Margaret Vider shares her thoughts on governance: how might we recast governance at every level of the Church in Australia in a more missionary key?
The 3rd October is now only weeks away when the first session of the fifth Plenary Council of Australia will begin. The members will gather to address an agenda developed from input from the people of Australia as to what they believe God is asking of us at this time. The agenda is organised around six themes. One of the themes nominated for inclusion is “Governance” and one of the questions generated asks, “How might we recast governance at every level of the Church in Australia in a more missionary key?” This question must address the role of women in the Church, as this topic was frequently raised in the group discussions open to all God’s people held in 2018/2019 in preparation for the Plenary Council.
There are many levels of governance in the Church and, if there is to be authentic witness, then governance must be seen to be inclusive and transparent, that is open to all God’s people, women as well as men. Together we bring different insights to the discussion table which can contribute to a good decision-making process and subsequently, the desired outcomes.
Throughout the preparation phase for the Plenary Council, a word frequently found in discussion papers and commentary articles was COURAGE. The Litany to the Holy Spirit prays, “Come, Spirit of Courage, free us from fear and doubt that we may act justly.” The prayer for the Plenary Council asks the Holy Spirit to “Give us the courage to tell our stories and to speak boldly of your truth.”

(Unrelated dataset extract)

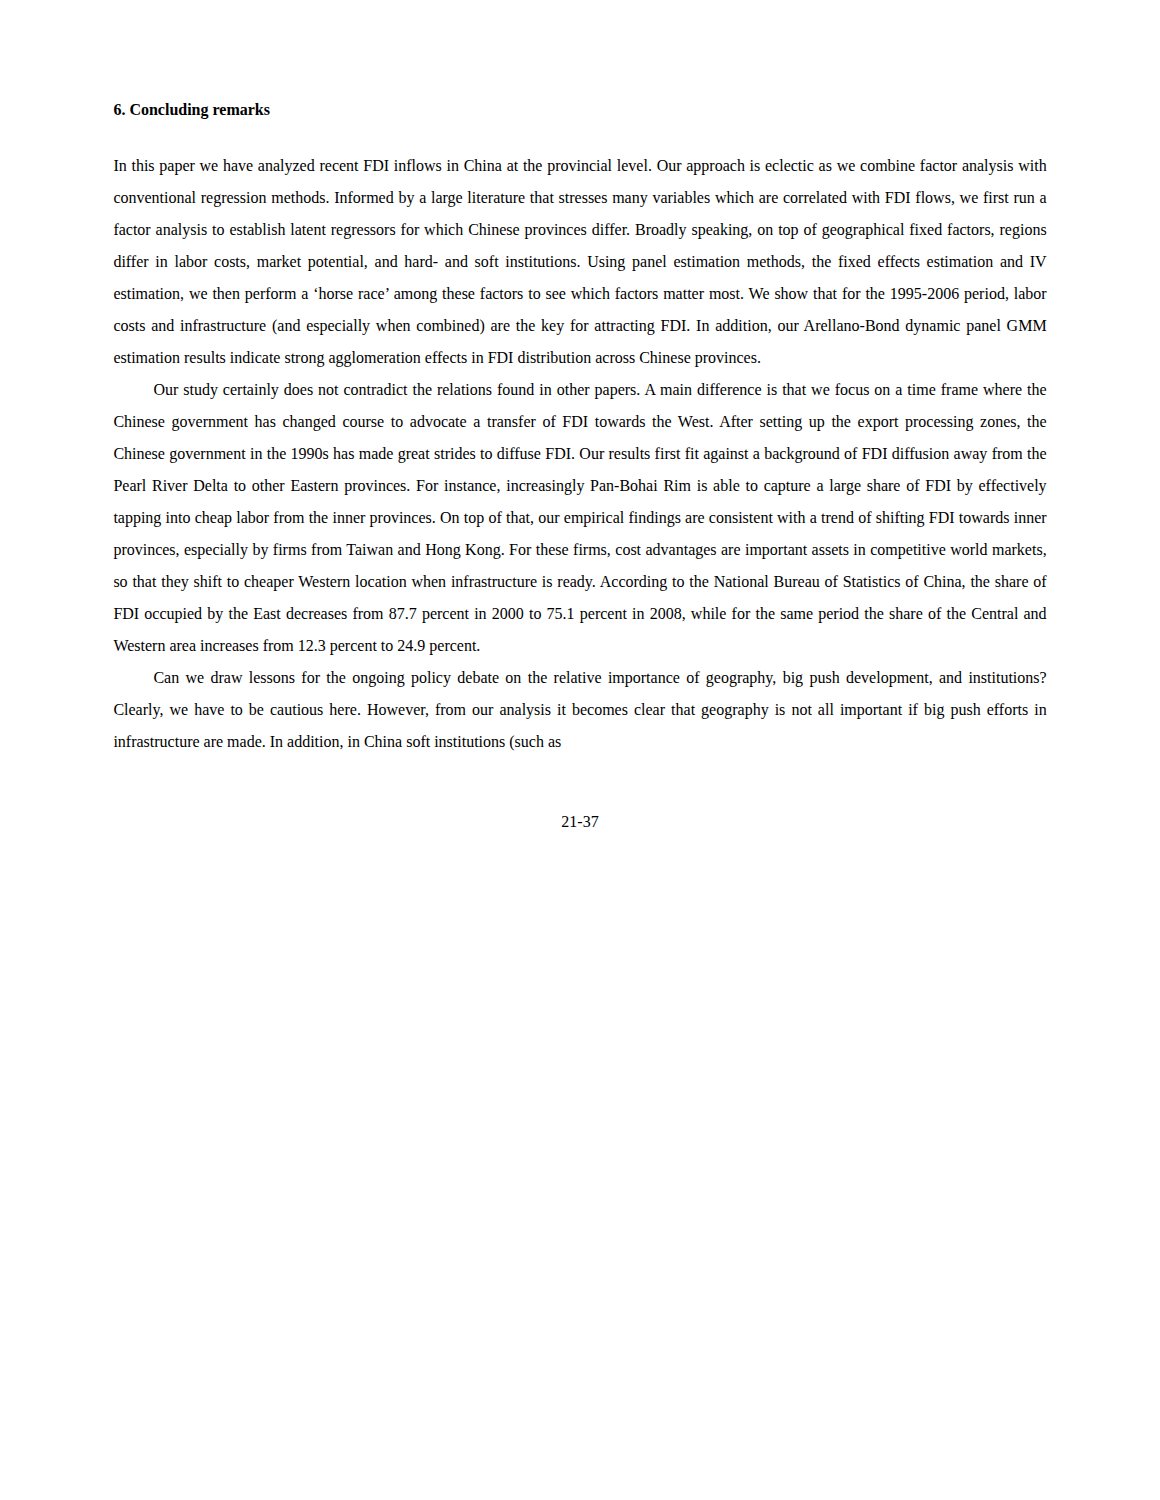6. Concluding remarks
In this paper we have analyzed recent FDI inflows in China at the provincial level. Our approach is eclectic as we combine factor analysis with conventional regression methods. Informed by a large literature that stresses many variables which are correlated with FDI flows, we first run a factor analysis to establish latent regressors for which Chinese provinces differ. Broadly speaking, on top of geographical fixed factors, regions differ in labor costs, market potential, and hard- and soft institutions. Using panel estimation methods, the fixed effects estimation and IV estimation, we then perform a ‘horse race’ among these factors to see which factors matter most. We show that for the 1995-2006 period, labor costs and infrastructure (and especially when combined) are the key for attracting FDI. In addition, our Arellano-Bond dynamic panel GMM estimation results indicate strong agglomeration effects in FDI distribution across Chinese provinces.
Our study certainly does not contradict the relations found in other papers. A main difference is that we focus on a time frame where the Chinese government has changed course to advocate a transfer of FDI towards the West. After setting up the export processing zones, the Chinese government in the 1990s has made great strides to diffuse FDI. Our results first fit against a background of FDI diffusion away from the Pearl River Delta to other Eastern provinces. For instance, increasingly Pan-Bohai Rim is able to capture a large share of FDI by effectively tapping into cheap labor from the inner provinces. On top of that, our empirical findings are consistent with a trend of shifting FDI towards inner provinces, especially by firms from Taiwan and Hong Kong. For these firms, cost advantages are important assets in competitive world markets, so that they shift to cheaper Western location when infrastructure is ready. According to the National Bureau of Statistics of China, the share of FDI occupied by the East decreases from 87.7 percent in 2000 to 75.1 percent in 2008, while for the same period the share of the Central and Western area increases from 12.3 percent to 24.9 percent.
Can we draw lessons for the ongoing policy debate on the relative importance of geography, big push development, and institutions? Clearly, we have to be cautious here. However, from our analysis it becomes clear that geography is not all important if big push efforts in infrastructure are made. In addition, in China soft institutions (such as
21-37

If the governance structure is to change, then courage will be needed, as fear and doubt can be two powerful blocking agents evidenced in the human response to change. Therefore, to achieve the desired outcome will take wisdom, discernment and courage. The Holy Spirit can guide us through this phase, and trusting in that Spirit, it would seem inappropriate to attempt to predict an outcome to “Governance”; that will emerge from the deliberations of the Plenary Council.
Our faith should give us the confidence to trust in what we as Catholics believe, and should assist all members at the Council to focus on the needs of the Church in Australia in the future by pondering the question as to what God is asking of us.

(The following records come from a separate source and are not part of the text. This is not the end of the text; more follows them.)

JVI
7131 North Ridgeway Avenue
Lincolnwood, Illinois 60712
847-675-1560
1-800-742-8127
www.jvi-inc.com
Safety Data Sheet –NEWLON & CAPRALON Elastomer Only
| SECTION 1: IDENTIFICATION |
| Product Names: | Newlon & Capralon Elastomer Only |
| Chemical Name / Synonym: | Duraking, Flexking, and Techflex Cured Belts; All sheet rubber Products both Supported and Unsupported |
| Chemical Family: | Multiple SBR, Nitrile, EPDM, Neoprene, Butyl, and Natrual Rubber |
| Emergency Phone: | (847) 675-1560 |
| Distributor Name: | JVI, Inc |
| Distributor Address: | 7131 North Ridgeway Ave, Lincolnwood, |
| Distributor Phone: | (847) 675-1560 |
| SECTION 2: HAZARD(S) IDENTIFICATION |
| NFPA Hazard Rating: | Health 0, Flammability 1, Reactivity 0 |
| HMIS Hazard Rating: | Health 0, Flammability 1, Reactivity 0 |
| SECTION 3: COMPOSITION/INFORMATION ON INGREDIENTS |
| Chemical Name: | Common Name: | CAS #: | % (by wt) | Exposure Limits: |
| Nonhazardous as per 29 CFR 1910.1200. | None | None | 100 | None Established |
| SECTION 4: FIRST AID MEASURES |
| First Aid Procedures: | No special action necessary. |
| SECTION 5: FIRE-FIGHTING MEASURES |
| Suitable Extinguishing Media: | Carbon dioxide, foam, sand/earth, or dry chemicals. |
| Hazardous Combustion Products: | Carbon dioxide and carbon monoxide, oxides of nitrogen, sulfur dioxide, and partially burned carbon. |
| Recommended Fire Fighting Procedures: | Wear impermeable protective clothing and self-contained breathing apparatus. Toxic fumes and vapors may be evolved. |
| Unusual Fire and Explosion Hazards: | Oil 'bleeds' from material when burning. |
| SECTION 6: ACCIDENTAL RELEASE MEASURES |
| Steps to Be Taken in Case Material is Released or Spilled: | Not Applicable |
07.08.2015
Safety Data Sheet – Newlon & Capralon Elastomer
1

If we are authentic in our desire to be a more inclusive, participatory and synodal Church,then the Spirit must be allowed to penetrate our inner being and be heard to direct the future path of the Church in Australia.
The late Fr Noel Connolly, a member of the Facilitation Team for the Plenary Council, was asked a question at a “Spirituality in the Pub” session “Will they listen, will anything change?” In response he said, “The Plenary Council provides us an opportunity and a process to draw close to one another, to share our faith, our insights and our questions. If we can all learn to share vulnerably and fully, people, priests and bishops, that will help us to become a listening church and help develop a culture of relatedness, freedom, co-responsibility and hope. That will be a different church and real cultural change.”
Come, Spirit of Courage, free us from fear and doubt that we may act justly. In faith and hope, let the process begin.